■ **Your objective**
In one to three sentences, explain what the abstract on the keynote speakers page below says about India that makes it a fit case for asking how authoritarian democracies manage women's empowerment.

■ **Page excerpt**

◆ ◆ ◆ ◆ ◆ ◆ ◆

Keynote Speakers

Taking Democracy for Granted: Methodological Blind-spots and the Reframing of Women’s Empowerment

Poulami Roychowdhury

biography

Associate Professor of Sociology and International and Public Affairs at Brown University, her book, Capable Women, Incapable States: Negotiating Violence and Rights in India, was published with Oxford University Press in 2021. Her writing has won awards from the American Sociological Association, the Eastern Sociological Society, the Law and Society Association, and the Society for the Study of Social Problems. She serves on the editorial board of American Journal of Sociology, Law & Social Inquiry, and Sociological Theory. Her research analyzes how political movements influence the evolution, implementation, and enforcement of human rights, with special attention to rights concerning gender-based violence. Currently, she is conducting research on the legal and social implications of the fetal personhood movement in the United States.

abstract

How do authoritarian democracies manage women’s empowerment? This talk thinks through this pressing question by focusing on India. Officially the world’s largest electoral democracy and a place where women vote in large numbers, India has experienced rising authoritarianism since 2014. During this period, both the central government and various state governments have attacked women’s rights against domestic violence while introducing new legal and extra-legal measures intended to “protect” women’s “dignity” in public spaces. Tracing policy makers’ shifting priorities and interventions, Roychowdhury argues that women’s empowerment is currently being redefined in India in line with Hindu majoritarian agendas.

◆ ◆ ◆ ◆ ◆ ◆ ◆

[Saved entries]
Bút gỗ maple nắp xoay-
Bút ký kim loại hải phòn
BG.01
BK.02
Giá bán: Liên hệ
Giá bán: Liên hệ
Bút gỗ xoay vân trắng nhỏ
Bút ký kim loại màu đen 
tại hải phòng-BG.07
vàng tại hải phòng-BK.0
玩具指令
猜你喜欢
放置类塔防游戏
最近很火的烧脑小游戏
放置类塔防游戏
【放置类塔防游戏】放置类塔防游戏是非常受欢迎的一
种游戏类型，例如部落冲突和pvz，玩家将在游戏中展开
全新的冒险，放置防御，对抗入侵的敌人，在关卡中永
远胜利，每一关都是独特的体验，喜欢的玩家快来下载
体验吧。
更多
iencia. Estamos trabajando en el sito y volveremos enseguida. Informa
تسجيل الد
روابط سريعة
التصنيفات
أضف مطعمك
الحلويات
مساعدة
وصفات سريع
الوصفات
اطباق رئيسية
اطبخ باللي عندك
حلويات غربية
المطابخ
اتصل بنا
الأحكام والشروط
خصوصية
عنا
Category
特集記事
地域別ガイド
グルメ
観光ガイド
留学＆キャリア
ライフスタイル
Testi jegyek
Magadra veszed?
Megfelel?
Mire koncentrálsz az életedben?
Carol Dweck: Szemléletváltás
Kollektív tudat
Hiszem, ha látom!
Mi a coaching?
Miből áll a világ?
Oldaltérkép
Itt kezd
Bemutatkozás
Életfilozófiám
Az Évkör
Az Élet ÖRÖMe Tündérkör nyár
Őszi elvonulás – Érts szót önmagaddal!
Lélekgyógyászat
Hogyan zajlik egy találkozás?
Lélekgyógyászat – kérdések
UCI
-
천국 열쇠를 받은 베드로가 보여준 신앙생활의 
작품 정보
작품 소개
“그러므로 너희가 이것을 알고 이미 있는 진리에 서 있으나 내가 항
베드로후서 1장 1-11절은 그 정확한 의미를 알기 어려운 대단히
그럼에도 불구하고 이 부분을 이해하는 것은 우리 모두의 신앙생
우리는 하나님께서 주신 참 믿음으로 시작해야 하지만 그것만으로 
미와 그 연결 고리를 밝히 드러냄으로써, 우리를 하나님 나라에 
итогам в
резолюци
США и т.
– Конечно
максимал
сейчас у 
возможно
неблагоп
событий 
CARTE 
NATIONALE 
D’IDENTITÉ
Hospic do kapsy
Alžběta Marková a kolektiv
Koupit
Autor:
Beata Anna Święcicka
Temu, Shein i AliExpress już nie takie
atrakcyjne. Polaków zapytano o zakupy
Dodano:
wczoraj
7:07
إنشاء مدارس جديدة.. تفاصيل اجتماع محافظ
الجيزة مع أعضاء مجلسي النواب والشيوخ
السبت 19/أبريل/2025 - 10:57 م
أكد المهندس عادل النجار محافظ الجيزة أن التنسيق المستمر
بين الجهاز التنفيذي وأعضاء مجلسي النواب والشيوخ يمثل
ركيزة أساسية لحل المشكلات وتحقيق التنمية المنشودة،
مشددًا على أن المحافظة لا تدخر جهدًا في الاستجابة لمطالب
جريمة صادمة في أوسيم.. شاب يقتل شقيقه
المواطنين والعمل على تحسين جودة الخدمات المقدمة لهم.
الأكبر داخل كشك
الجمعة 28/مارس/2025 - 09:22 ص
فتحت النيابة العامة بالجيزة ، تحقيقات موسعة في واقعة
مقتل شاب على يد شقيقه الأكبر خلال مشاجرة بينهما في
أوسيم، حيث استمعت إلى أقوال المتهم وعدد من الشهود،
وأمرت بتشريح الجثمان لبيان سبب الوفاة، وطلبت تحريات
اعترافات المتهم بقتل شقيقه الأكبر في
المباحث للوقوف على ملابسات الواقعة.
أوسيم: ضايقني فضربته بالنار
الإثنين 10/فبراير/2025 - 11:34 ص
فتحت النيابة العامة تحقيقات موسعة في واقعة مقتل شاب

◆ ◆ ◆ ◆ ◆ ◆ ◆

■ **Answer to this problem**
India is officially the world's largest electoral democracy, and women there vote in large numbers. Since 2014 it has also experienced rising authoritarianism, so it combines democracy with authoritarian rule.